TASK DETAILS:
Transcribe, with complete accuracy, all of the entries below except for the pictures.

Stored data entries:
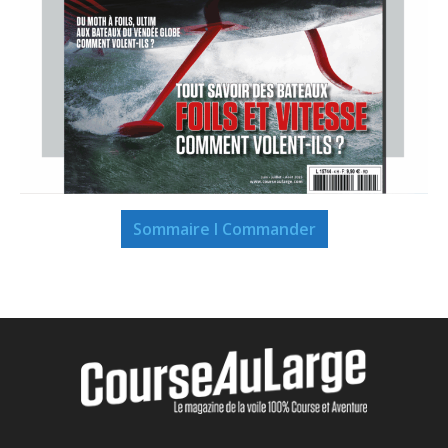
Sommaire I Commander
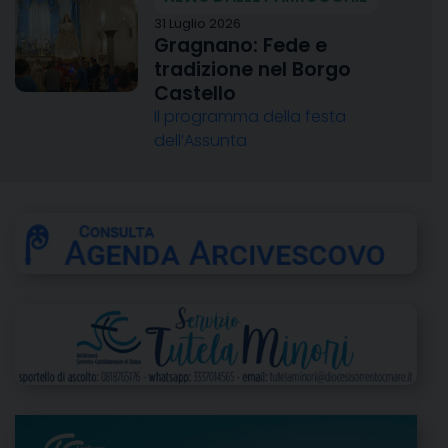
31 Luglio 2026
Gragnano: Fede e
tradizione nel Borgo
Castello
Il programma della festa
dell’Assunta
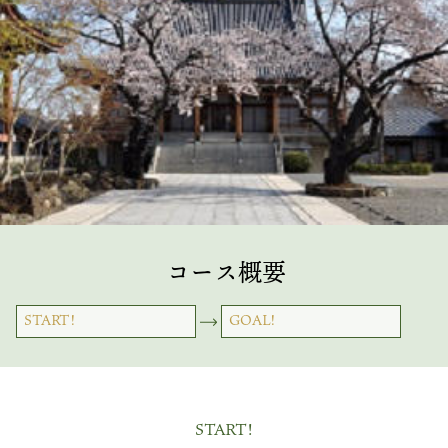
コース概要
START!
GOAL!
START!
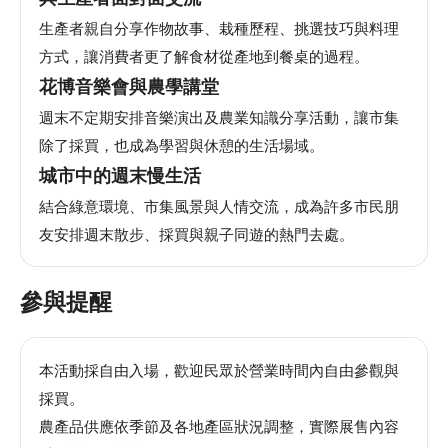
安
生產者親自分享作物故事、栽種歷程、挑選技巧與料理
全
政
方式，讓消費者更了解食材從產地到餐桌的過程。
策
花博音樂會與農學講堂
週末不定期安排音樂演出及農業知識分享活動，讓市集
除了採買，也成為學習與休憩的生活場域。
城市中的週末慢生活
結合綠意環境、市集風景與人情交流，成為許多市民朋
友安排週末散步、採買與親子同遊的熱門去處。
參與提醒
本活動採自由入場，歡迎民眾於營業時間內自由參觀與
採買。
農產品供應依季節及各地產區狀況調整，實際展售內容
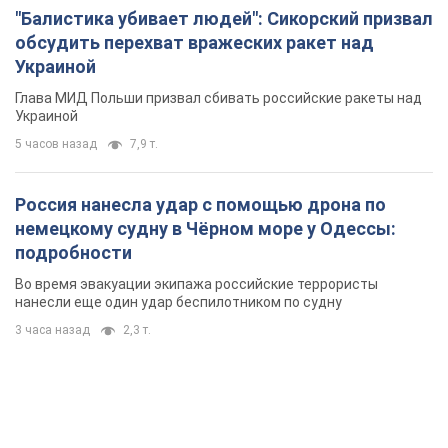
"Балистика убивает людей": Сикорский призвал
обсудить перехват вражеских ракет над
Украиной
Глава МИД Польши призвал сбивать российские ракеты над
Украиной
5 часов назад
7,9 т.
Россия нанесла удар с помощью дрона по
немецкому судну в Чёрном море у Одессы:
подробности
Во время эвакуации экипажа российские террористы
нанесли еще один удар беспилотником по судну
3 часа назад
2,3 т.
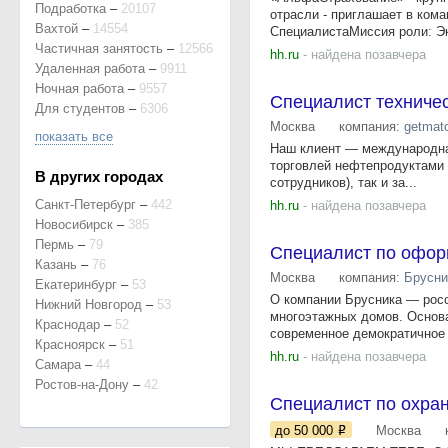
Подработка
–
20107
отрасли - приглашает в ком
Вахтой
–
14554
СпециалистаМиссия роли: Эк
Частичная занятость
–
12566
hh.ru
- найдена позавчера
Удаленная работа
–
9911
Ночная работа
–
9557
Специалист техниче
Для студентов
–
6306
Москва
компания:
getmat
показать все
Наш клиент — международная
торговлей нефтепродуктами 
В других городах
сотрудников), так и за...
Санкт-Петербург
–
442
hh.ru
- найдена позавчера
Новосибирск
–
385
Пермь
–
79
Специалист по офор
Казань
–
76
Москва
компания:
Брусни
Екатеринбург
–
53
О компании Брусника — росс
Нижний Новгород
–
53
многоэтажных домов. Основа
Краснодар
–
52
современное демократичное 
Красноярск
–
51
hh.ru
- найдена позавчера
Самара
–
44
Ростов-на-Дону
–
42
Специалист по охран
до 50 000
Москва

ANSWER BELOW:
Sommaire I Commander
31 Luglio 2026
Gragnano: Fede e
tradizione nel Borgo
Castello
Il programma della festa
dell’Assunta
コース概要
START!
GOAL!
START!
安
生產者親自分享作物故事、栽種歷程、挑選技巧與料理
全
政
方式，讓消費者更了解食材從產地到餐桌的過程。
策
花博音樂會與農學講堂
週末不定期安排音樂演出及農業知識分享活動，讓市集
除了採買，也成為學習與休憩的生活場域。
城市中的週末慢生活
結合綠意環境、市集風景與人情交流，成為許多市民朋
友安排週末散步、採買與親子同遊的熱門去處。
參與提醒
本活動採自由入場，歡迎民眾於營業時間內自由參觀與
採買。
農產品供應依季節及各地產區狀況調整，實際展售內容
"Балистика убивает людей": Сикорский призвал
обсудить перехват вражеских ракет над
Украиной
Глава МИД Польши призвал сбивать российские ракеты над
Украиной
5 часов назад
7,9 т.
Россия нанесла удар с помощью дрона по
немецкому судну в Чёрном море у Одессы:
подробности
Во время эвакуации экипажа российские террористы
нанесли еще один удар беспилотником по судну
3 часа назад
2,3 т.
Подработка
–
20107
отрасли - приглашает в ком
Вахтой
–
14554
СпециалистаМиссия роли: Эк
Частичная занятость
–
12566
hh.ru
- найдена позавчера
Удаленная работа
–
9911
Ночная работа
–
9557
Специалист техниче
Для студентов
–
6306
Москва
компания:
getmat
показать все
Наш клиент — международная
торговлей нефтепродуктами 
В других городах
сотрудников), так и за...
Санкт-Петербург
–
442
hh.ru
- найдена позавчера
Новосибирск
–
385
Пермь
–
79
Специалист по офор
Казань
–
76
Москва
компания:
Брусни
Екатеринбург
–
53
О компании Брусника — росс
Нижний Новгород
–
53
многоэтажных домов. Основа
Краснодар
–
52
современное демократичное 
Красноярск
–
51
hh.ru
- найдена позавчера
Самара
–
44
Ростов-на-Дону
–
42
Специалист по охран
до 50 000
Москва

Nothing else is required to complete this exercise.